I believe there are few natural materials as beautiful as wood. I also believe the intense figure of wood is nothing short of the purest form of nature. Much effort is put forth processing this wood–often these old trees carry remnants of their past such as barbwire or nails. Careful sawing not only best utilizes the wood but also saves saw bands.
There are so many species of wood available with their own beautiful character, especially our local hardwoods. For me, much of what I look for is black walnut, if for no other reason, for its rich color tones and extraordinary grain patterns as illustrated in the Walnut photos below. Yes, Black Walnut is known for its intense figuring but also for its customary imperfections, its knots crevices and splits – b. walnut is also fairly easy to dry without concern for warpage.
The walnut table top shown below is a great example of what I consider to be very rustic, live-edge table – minimalist style with a robust feel. The table top is a solid 34” wide by 74” long flitch with a 2/3rds split. The split was sandblasted then fitted with Ash Wood Bow-tie Inlays – the split itself is filled with solid transparent epoxy. Off to the right and left of the split are knot crevices which are also filled with epoxy. The edges of the slab are lightly sanded as to not take away the worm trails left behind; these add a tremendous amount of character. The photo of the Windsor Live-Edge Settee shows contrasting dark b. walnut live-edge seat, with White Ash spindles, arm, and legs. The Settee’s b. walnut wedged tenons add sophistication and interest.
Maple is another wood that is typically heavily figured, making it very interesting. There are a number of Maple species and here in Southeastern Pennsylvania the Red or Silver are much sought after. An interesting aspect of Maple is the by-products – “Ambrosia, Spalted, and Wormy Maple.” All of these terms describe a specific condition. Ambrosia Maple has been infested by the ambrosia beetle. The beetles bore into the tree, and with it bring fungus that discolors the wood. “Spalted Maple” describes Maple that has been allowed to begin the initial stages of decay and then kiln dried (preventing further decay). Shown here are beautiful examples of Spalted Silver Maple, which have been planed, but are unfinished. I look forward to using them and creating eye-catching pieces of furniture.
Perhaps the most important aspect of working with this special wood is that we are saving it; we are saving it. All of this wood comes to us from tree service companies that removed the trees due to storm damage or because they had become a structural risk. These big old trees are unsuitable for fine furniture manufacturers because they are too large in diameter for typical sawmills.

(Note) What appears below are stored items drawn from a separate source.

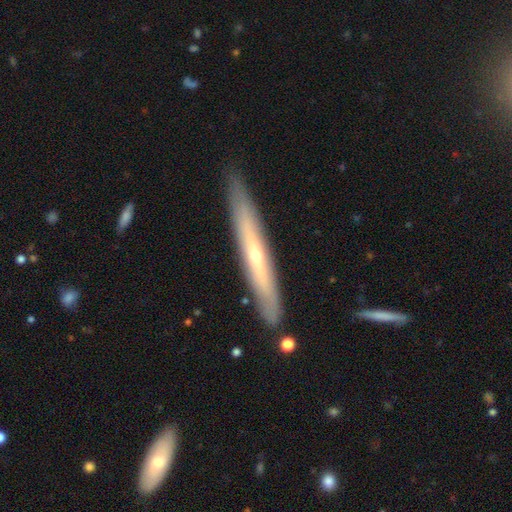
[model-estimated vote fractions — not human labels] This appears to be a featured or disk galaxy (64%) viewed edge-on (87%) with a rounded central bulge (66%). Merging: none (87%).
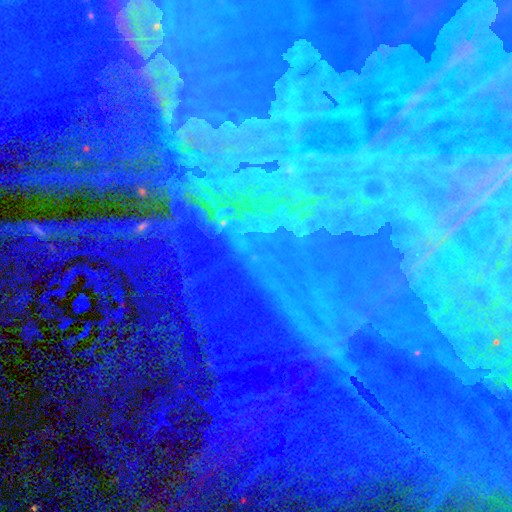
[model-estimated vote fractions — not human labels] This is likely a star or artifact rather than a galaxy (79%).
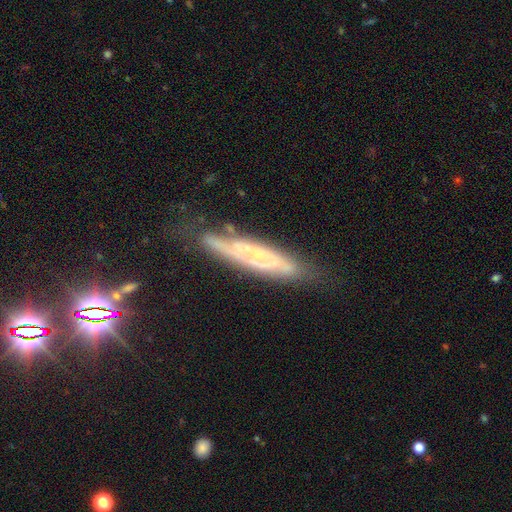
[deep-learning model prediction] featured or disk 65%, smooth 25%, star or artifact 10%. Down the decision tree: edge-on disk — yes (52%); merging — none (68%).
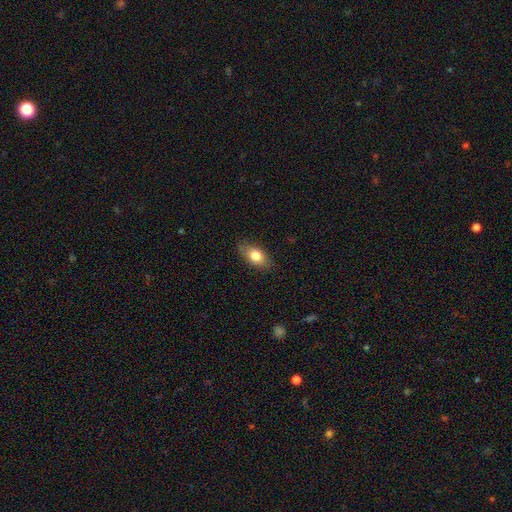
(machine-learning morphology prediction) Overall: smooth (79%). How rounded: in between (87%). Merging: none (84%).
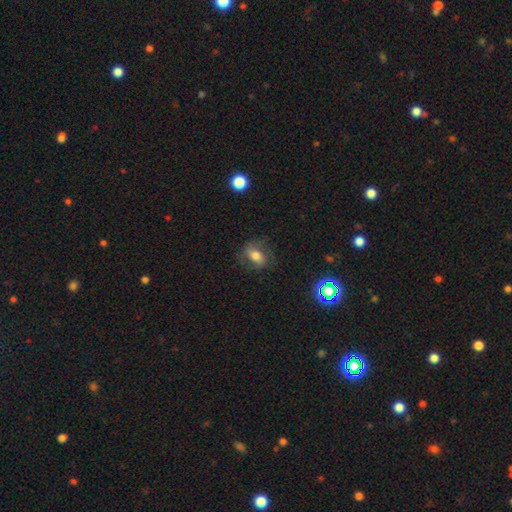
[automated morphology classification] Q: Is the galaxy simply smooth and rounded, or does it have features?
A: smooth — 60%.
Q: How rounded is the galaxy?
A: in between — 70%.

If we’re lucky, we find these big logs before they become firewood. Transforming these rough cut wood slabs into exquisitely finished pieces of natural beauty is, in my opinion, the ultimate tribute to the tree they came from.
Once finished, the eye-catching furniture will find its rightful space and become the dominant piece in a room to be used and admired. What better way to utilize this beautiful salvaged wood.